Two IPFS addresses for one file - how this happened?

TLDR: IPFS supports content addressing and there are multiple ways to hash a file into an address. So while a single CID will always only verify those bytes, each set of bytes could be represented by multiple different CIDs.

Some examples:

  • You could use a different hash function (e.g.
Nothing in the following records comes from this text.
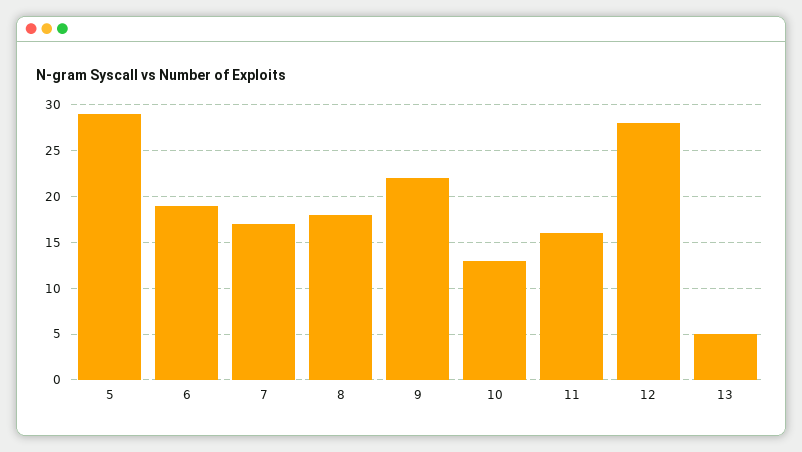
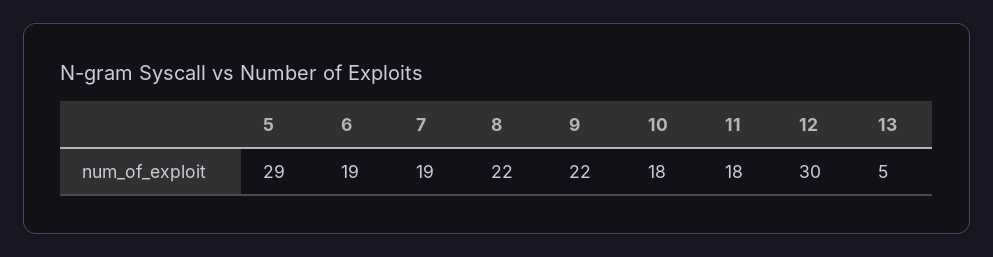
  {
    "5": 29,
    "6": 19,
-   "7": 17,
+   "7": 19,
-   "8": 18,
+   "8": 22,
    "9": 22,
-   "10": 13,
+   "10": 18,
-   "11": 16,
+   "11": 18,
-   "12": 28,
+   "12": 30,
    "13": 5
  }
SHA2-256, SHA2-512, SHA3-256, Blake3, etc.)
  • You could use the UnixFS specification to encode your files / folders instead of just hashing the file bytes (within the IPFS ecosystem this is predominantly how files are worked with unless they’re small, e.g. under 2MiB, in which case they might just be hashing the file bytes)
  • While using UnixFS you could choose any number of possible ways to ingest your file
    • You could use fixed size chunks that are smaller (e.g. 256KiB) or larger (e.g. 1MiB), you could have content-based chunkers like those based on Rabin fingerprints, have larger/smaller fanouts/depth of the tree for larger files, etc.
    • People even come up with interesting content/application specific chunking schemes like IPFS Custom File Chunking for WARC and WACZ , all of which are compatible and readable by IPFS applications that implement UnixFS.
    • You can use https://dag.ipfs.tech to visualize a few of the possible configuration options

Note: There are some people interested in enumerating some of the most common “profiles” / ways of encoding files/folders into UnixFS in this post Should we profile CIDs? .